Fay read several figures for recent invoices for heating oil and propane, totaling several thousand dollars more than the requested allocation, saying that without help from everyone to support the library, the doors could close. It is currently open 20 hours a week.
Hull responded, “I am not against having a library. I am not against having it heated, but they said they would never ask for money and now they are. I don’t believe for a second that the library would close without this money. That’s a lot of baloney and I don’t want to hear that.” Addressing Fay directly, Hull said, “Just work out how to run the library with the money you have.”
Philip Dibble asked for clarification about how the public library trustees and FoWL are different, because the trustees asked the town for a $26,000 allocation.
He asked why FoWL also requested $3,000 more. Library trustee Jeremy Schrauf explained that the trustees are required to do extensive fundraising to meet library costs, just as FoWL does. The board of trustees covers the costs of additional payroll beyond the $26,000 it asks from the town for library staff salaries. The board fundraises about $20,000 through bake sales, donations, and grants to cover library operations, books, supplies, and equipment, while the members fundraise, in a similar manner to cover the costs of the actual property and site, which includes utilities, insurance, repairs, all the maintenance, and any improvements. Schrauf pointed out that FoWL recently completed a $200,000 expansion project at the facility, all from their own fundraising, donations and a capital campaign, without any additional monies from tax revenues.
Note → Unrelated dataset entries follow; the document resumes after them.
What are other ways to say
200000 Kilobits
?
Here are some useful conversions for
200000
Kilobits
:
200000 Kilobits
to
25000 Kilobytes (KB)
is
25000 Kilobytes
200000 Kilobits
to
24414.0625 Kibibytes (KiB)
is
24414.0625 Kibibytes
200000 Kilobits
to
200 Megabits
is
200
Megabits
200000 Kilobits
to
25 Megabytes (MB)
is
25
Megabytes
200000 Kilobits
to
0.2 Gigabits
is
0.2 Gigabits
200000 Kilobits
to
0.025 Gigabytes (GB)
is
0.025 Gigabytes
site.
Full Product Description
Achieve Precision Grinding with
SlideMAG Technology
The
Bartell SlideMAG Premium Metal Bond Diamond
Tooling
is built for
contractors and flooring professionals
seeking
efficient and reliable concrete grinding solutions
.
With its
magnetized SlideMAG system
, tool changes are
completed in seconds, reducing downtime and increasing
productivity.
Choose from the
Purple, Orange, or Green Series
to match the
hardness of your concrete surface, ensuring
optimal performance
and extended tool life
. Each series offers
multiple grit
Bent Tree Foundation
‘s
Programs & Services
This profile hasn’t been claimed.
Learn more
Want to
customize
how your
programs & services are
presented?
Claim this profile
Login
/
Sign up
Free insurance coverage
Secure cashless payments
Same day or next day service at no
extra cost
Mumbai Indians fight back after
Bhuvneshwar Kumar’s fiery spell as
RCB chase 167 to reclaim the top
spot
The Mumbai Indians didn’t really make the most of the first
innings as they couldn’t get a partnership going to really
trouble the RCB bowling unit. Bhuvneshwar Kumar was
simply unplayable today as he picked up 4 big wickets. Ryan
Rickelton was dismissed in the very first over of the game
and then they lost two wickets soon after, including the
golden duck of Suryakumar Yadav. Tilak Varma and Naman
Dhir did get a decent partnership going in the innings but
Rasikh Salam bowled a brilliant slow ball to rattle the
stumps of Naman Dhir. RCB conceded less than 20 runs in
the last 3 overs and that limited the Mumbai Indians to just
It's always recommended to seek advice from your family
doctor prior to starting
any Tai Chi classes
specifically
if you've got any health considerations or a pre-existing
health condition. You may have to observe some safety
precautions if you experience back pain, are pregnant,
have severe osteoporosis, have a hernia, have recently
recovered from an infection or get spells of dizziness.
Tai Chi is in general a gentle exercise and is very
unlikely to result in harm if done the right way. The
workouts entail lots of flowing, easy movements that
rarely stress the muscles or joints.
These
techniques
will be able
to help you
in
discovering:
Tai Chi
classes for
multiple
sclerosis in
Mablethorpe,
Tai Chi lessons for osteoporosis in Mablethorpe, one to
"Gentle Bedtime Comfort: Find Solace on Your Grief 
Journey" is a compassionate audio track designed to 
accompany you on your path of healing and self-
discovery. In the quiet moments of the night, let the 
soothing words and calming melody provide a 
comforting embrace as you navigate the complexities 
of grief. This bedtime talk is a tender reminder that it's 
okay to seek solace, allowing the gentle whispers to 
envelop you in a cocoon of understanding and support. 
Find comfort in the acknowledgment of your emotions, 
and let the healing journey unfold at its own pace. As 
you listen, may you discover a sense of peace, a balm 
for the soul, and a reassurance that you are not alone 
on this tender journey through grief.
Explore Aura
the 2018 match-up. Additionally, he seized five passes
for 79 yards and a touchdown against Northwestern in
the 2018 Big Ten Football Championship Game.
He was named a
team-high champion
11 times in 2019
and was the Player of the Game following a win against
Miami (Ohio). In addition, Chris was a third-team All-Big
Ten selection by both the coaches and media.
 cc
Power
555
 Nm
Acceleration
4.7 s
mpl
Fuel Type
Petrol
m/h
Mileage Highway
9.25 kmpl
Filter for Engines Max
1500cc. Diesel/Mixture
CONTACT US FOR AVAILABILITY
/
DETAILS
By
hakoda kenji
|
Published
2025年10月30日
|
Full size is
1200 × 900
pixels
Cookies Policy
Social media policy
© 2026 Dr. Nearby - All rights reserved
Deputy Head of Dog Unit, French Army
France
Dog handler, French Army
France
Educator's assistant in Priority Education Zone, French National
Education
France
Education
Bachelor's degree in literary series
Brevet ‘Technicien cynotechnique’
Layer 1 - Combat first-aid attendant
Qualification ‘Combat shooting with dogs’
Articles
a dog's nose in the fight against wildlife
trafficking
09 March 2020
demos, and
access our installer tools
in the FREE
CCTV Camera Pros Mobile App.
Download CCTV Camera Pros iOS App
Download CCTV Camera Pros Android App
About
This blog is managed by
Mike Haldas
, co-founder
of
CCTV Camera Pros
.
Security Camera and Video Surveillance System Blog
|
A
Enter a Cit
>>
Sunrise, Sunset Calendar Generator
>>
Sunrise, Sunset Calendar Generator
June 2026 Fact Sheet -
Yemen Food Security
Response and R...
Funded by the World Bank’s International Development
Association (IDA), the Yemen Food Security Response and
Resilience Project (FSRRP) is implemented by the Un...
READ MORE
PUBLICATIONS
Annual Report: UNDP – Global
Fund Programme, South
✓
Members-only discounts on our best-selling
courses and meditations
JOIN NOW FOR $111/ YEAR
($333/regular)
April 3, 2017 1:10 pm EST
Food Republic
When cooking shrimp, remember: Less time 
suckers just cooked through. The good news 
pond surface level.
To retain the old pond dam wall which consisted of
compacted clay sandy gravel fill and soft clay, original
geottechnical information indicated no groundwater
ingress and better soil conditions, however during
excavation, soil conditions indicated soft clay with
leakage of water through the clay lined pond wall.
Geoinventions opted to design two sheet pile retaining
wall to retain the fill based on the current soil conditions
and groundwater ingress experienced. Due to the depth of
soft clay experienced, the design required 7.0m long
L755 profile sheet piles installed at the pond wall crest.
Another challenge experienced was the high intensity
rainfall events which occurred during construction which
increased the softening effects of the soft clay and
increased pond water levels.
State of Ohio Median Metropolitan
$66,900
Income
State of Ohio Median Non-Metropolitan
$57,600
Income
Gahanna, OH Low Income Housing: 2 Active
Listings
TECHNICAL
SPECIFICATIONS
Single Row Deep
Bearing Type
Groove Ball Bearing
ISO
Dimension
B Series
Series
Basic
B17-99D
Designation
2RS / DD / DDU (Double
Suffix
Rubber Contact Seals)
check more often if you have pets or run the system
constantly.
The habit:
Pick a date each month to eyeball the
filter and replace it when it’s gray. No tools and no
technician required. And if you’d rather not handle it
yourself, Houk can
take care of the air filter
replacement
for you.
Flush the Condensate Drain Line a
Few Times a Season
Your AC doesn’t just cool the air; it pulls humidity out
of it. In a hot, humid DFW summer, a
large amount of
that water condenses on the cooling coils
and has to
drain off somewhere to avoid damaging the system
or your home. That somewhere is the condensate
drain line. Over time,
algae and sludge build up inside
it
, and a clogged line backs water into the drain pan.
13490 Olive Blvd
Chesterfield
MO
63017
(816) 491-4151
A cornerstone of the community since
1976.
Nancy Perkins, also a library trustee, explained that the larger facility was needed to accommodate the huge increase to over 6,000 patrons a year who use library services, and several hundred more who benefit from library-sponsored programs.
Lee Miller, a voter and FoWL volunteer, spoke in support of the funding, saying “The state of Vermont gives no direct funding to support public libraries. So our library definitely should be supported by us.” The motion to amend Article 6 to deny FoWL a $3,000 allocation was voted down. The majority of the voters approved Article 6 for all 17 allocations totaling $93,300.
Article 7, the request to approve the amount to be raised by taxes, engendered no discussion on the issue and no questions. By a unanimous verbal vote, the article was approved. The town will raise a total of $809,618 from its 900 residents for the following: $2,817 for the Gilfeather bridge replacement bond, $15,672 for the garage bond, $93,309 for allocations to various groups, and $697,850 for general town operations and highway accounts.
According to the town report, the selectboard set the municipal tax rate at 45.84 cents last year. The new rate has not yet been set but the board said it will be a minimal increase.
After the meeting, Sebastian said, “I am pleased with the increased attendance and with the overwhelming support that the town’s programs are getting from the voters.”